* **Source data**
☆ ☆ ☆ ☆

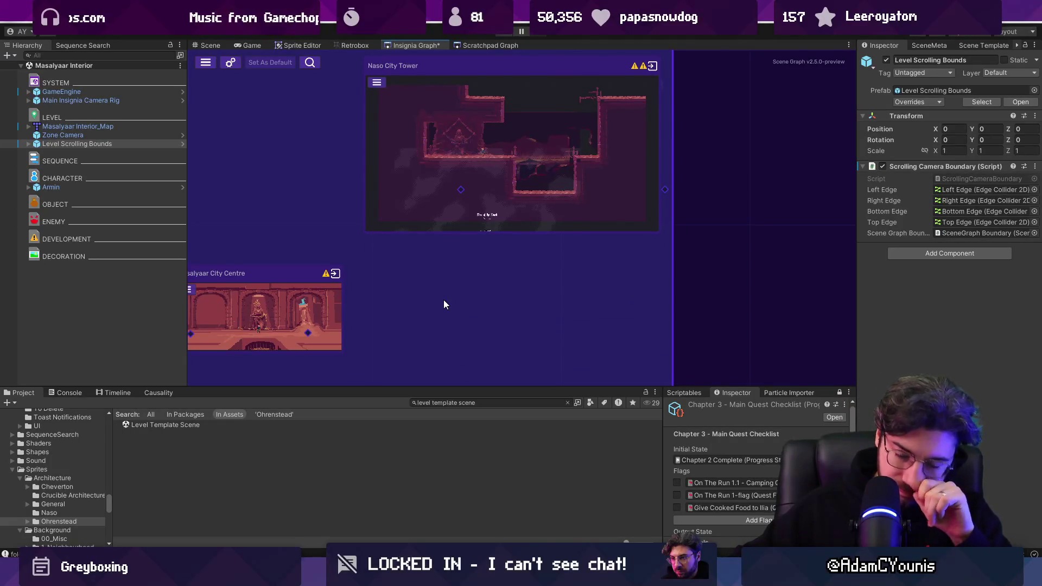
drag(441, 301, 506, 278)
Clear the Project asset search so the Ohrenstead architecture assets are listed again.
click(568, 403)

☆ ☆ ☆ ☆

All lines from the one containing "Clear the Project" through the last line of the data, both included, are to be retyped exactly, and no other line belongs in the answer.

Clear the Project asset search so the Ohrenstead architecture assets are listed again.
click(568, 403)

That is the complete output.